Esta certeza, alimentada por la escucha de la Palabra de Dios, debería ayudarnos a ver el mundo de una manera diversa, a interpretar cada uno de los acontecimientos de la vida y de la historia como palabras que Dios nos dirige, como signos de su amor que nos garantizan su cercanía en todas las situaciones; en particular, esta certeza debería prepararnos para acogerlo cuando “de nuevo venga con gloria para juzgar a vivos y muertos, y su reino no tendrá fin”. En esta perspectiva, el Adviento es para todos los cristianos un tiempo de espera y de esperanza, un tiempo privilegiado de escucha y de reflexión, con tal de que se dejen guiar por la liturgia, que invita a salir al encuentro del Señor que viene.
“¡Ven, Señor Jesús!”: esta ferviente invocación de la comunidad cristiana de los orígenes debe ser también, nuestra aspiración constante, la aspiración de la Iglesia de todas las épocas, que anhela y se prepara para el encuentro con su Señor. “¡Ven hoy, Señor!”; ilumínanos, danos la paz, ayúdanos a vencer la violencia. ¡Ven, Señor! rezamos precisamente en estas semanas. “Señor, ¡que brille tu rostro y nos salve!”: hemos rezado así, hace unos instantes, con las palabras del salmo responsorial.
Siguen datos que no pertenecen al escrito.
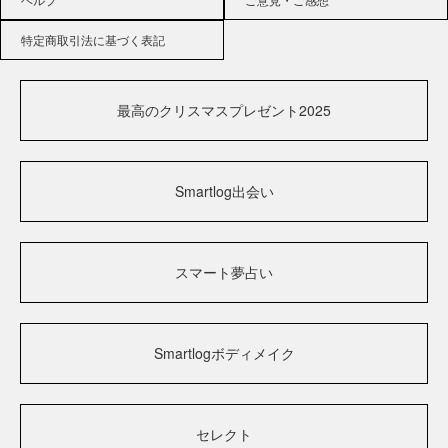
特定商取引法に基づく表記
最高のクリスマスプレゼント2025
Smartlog出会い
スマート夢占い
Smartlogボディメイク
セレクト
Y el profeta Isaías, en la primera lectura, nos ha revelado que el rostro de nuestro Salvador es el de un padre tierno y misericordioso, que cuida de nosotros en todas las circunstancias, porque somos obra de sus manos: “Tú, Señor, eres nuestro padre, tu nombre de siempre es “Nuestro redentor”” (Is 63,16).
Nuestro Dios es un padre dispuesto a perdonar a los pecadores arrepentidos y a acoger a los que confían en su misericordia (cf. Is 64, 4). Nos habíamos alejado de él a causa del pecado, cayendo bajo el dominio de la muerte, pero él ha tenido piedad de nosotros y por su iniciativa, sin ningún mérito de nuestra parte, decidió salir a nuestro encuentro, enviando a su Hijo único como nuestro Redentor. Ante un misterio de amor tan grande brota espontáneamente nuestro agradecimiento, y nuestra invocación se hace más confiada: “Muéstranos, Señor, hoy, en nuestro tiempo, en todas las partes del mundo, tu misericordia; haz que sintamos tu presencia y danos tu salvación” (cf. Aleluya).
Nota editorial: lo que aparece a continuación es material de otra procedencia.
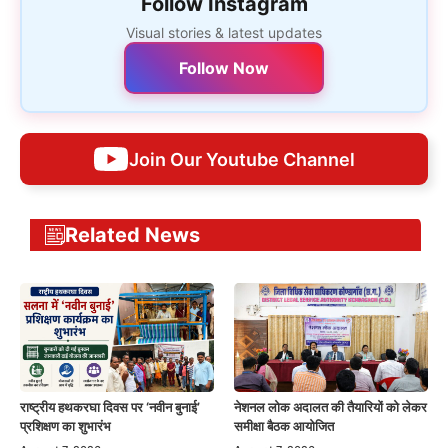
Follow Instagram
Visual stories & latest updates
Follow Now
Join Our Youtube Channel
Related News
राष्ट्रीय हथकरघा दिवस पर ‘नवीन बुनाई’
नेशनल लोक अदालत की तैयारियों को लेकर
प्रशिक्षण का शुभारंभ
समीक्षा बैठक आयोजित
Prepararnos para la venida de Cristo es también la exhortación que nos dirige el evangelio de hoy: “¡Velad!”, nos dice Jesús en la breve parábola del dueño de casa que se va de viaje y no se sabe cuándo volverá (cf. Mc 13, 33-37). Velar significa seguir al Señor, elegir lo que Cristo eligió, amar lo que él amó, conformar la propia vida a la suya. Velar implica pasar cada instante de nuestro tiempo en el horizonte de su amor, sin dejarse abatir por las dificultades inevitables y los problemas diarios.